Anything else we need to know:
This particular test is unreliable, and is likely to be taken out of blocking.
@jberkus The e2e test "TaintBasedEvictions [Serial] Checks that the node becomes unreachable" simulates blocking network connection to master like this: sshing into a worker node, and issue an iptables command to block traffic to master, then wait for the worker node to be NotReady status.
And it passed in regular sig-scheduling dashboard.

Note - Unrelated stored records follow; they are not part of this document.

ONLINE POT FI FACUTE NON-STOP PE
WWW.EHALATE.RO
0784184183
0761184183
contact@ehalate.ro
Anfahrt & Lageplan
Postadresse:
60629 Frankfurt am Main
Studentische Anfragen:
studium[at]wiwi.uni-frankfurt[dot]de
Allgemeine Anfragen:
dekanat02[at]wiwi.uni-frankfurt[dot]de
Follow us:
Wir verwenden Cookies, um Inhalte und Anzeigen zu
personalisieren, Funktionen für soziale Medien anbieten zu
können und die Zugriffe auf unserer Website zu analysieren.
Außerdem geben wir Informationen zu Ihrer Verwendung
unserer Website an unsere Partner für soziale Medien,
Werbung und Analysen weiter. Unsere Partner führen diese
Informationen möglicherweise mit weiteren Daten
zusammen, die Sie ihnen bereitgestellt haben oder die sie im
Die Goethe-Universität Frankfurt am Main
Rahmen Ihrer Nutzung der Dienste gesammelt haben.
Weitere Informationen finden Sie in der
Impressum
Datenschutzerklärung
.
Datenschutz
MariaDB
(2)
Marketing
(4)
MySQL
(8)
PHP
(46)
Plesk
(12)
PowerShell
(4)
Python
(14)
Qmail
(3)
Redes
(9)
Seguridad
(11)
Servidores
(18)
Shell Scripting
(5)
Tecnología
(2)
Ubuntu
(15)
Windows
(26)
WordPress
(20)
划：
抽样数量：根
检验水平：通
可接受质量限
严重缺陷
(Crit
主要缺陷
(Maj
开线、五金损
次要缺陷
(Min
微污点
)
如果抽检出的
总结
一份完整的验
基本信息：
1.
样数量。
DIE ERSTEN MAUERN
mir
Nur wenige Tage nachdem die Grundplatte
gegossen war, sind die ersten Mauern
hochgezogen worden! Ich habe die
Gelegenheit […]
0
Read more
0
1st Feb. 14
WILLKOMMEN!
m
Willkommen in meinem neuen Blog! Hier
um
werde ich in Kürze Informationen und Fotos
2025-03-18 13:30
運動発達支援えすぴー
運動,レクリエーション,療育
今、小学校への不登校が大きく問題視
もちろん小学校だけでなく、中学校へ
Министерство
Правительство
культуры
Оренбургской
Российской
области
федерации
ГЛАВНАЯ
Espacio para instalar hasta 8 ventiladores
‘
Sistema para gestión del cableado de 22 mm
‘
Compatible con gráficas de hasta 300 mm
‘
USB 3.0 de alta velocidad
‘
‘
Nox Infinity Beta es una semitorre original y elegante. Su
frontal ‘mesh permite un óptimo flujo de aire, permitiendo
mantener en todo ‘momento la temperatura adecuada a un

Not sure if there is something particular in the job "ci-kubernetes-e2e-gce-new-master-upgrade-cluster-new". I will take a close look.
One possibility is that in the upgrade testing env, there is only one worker node?
So that it enters a "fully disrupted" mode, and node lifecycle manager doesn't update node to NotReady state, per its design.
Edited: nvm, I noticed that there are 3 worker nodes.
Another symptom I observed is: in regular e2e test env where this test passed, the log shows:
I1104 21:45:51.260] Nov 4 21:45:51.260: INFO: block network traffic from 18.104.22.168:22 to 22.214.171.124
But in the "master upgrade" env, it shows:
Nov 4 17:54:56.449: INFO: block network traffic from 126.96.36.199:22 to 188.8.131.52
It looks suspicious that the master ip is resolved to be
And the e2e test uses same logic to retrieve master ip:
Edited: the master ip resolving is good, but it's that during the master upgrade, internal communication from worker nodes to master got changed to use internal ip.
I think the root cause is described in #56787:
Or, is there a way to disable this only in master upgrade env?
@justinsb I see that your PR #70681 merged as a fix for #56787. I see the test passing in the lagtest run https://testgrid.k8s.io/sig-release-master-upgrade#gce-new-master-upgrade-cluster-new !! Thanks much.
Is there any more work needed @Huang-Wei or can we close this?